Für den Jungen mit der Fehlbildung im Nasen-Rachen-Raum bedeutet es einen immensen und für die Mutter nicht leistbaren Aufwand, zweimal wöchentlich ein Testzentrum aufzusuchen, da zudem auch nicht alle Testzentren über die Spucktests verfügen. Ein zweiter Weg wäre, die Tests selbst besorgen und dann zur Durchführung des Testes das Kind in die Schule zu bringen, den Test dort vor den Augen der Lehrer durchzuführen und dann wieder nach Hause zu fahren. Doch wer übernimmt dann die Kosten für diesen 

Test, denn allen anderen Schüler*innen steht er kostenfrei zu Verfügung? Fahrt und Wegbegleitung stellen einen weiteren unverhältnismäßigen Aufwand dar. Da es um eine Förderschule geht, ist das Einzugsgebiet überregional und die Wege dementsprechend weit. Somit werden die Kinder, die nicht den „Standard-Test" machen dürfen massiv benachteiligt, da in diesem Fall eine Beschulung nicht sichergestellt sein kann.

Gleichzeitig schreiben Sie:

Für Schülerinnen und Schüler mit einem Anspruch auf sonderpädagogische Förderung, der eine besondere Betreuung erfordert, wird diese weiterhin in Absprache mit den Eltern in der Schule sichergestellt.
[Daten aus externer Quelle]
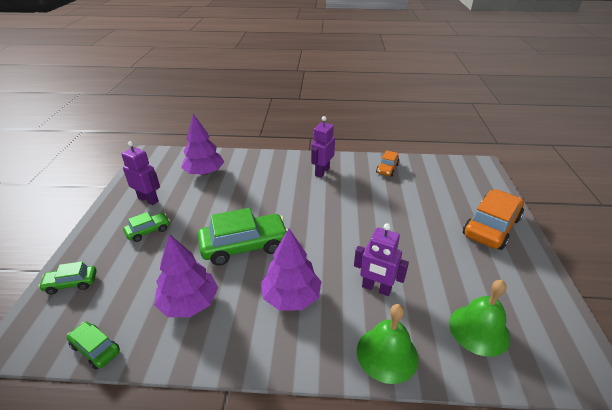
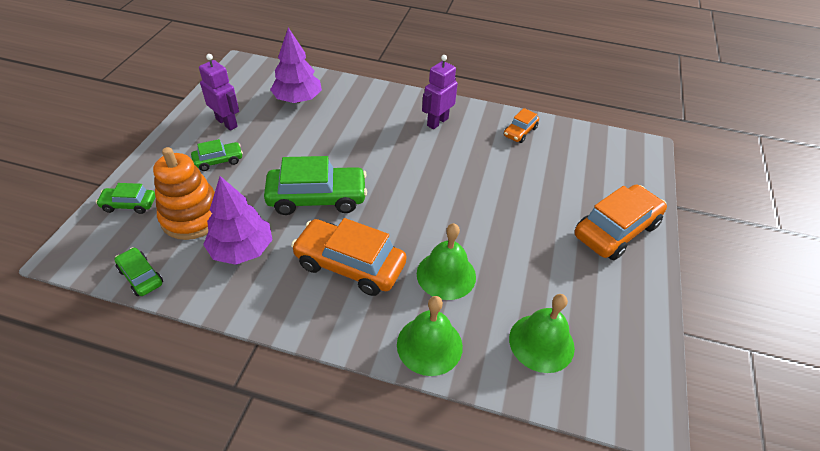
camera: 10 degrees right, 10 degrees up
(135, 283) = (192, 217): none -> orange stacking toy
(291, 297) = (350, 265): purple tree -> orange car
(376, 288) = (446, 275): purple robot -> green bell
Wir bitten Sie also, hier Wege zu suchen und Lösungen zu finden, auch diesen Kindern, die von der Situation ohnehin besonders betroffen sind, die Teilnahme am Präsenzunterricht zu ermöglichen. Eine Möglichkeit besteht aus Sicht der betroffenen Eltern darin,

  1. für die Antigen-Selbsttests des Unternehmens Roche „die Hilfe leistende Person mit einer entsprechenden Schutzausrüstung (FFP2-Maske, Kittel, Einwegschutzhandschuhe, zusammen mit einem an der Stirn dicht aufsitzenden Gesichtsschild/Visier, das über das Kinn hinausgeht, oder zusammen mit einer dichtschließenden Schutzbrille)“ vorzusehen (Ihr Schreiben vom 20.3.2021);

  2. für die Schüler*innen, bei denen die Testung im Nasen-Rachen-Raum nicht möglich ist, die entsprechenden Spucktests in der Schule vorzuhalten.

Mit freundlichen Grüßen

Dr. Dorothea Terpitz
1. Vorsitzende Gemeinsam leben Hessen e.V.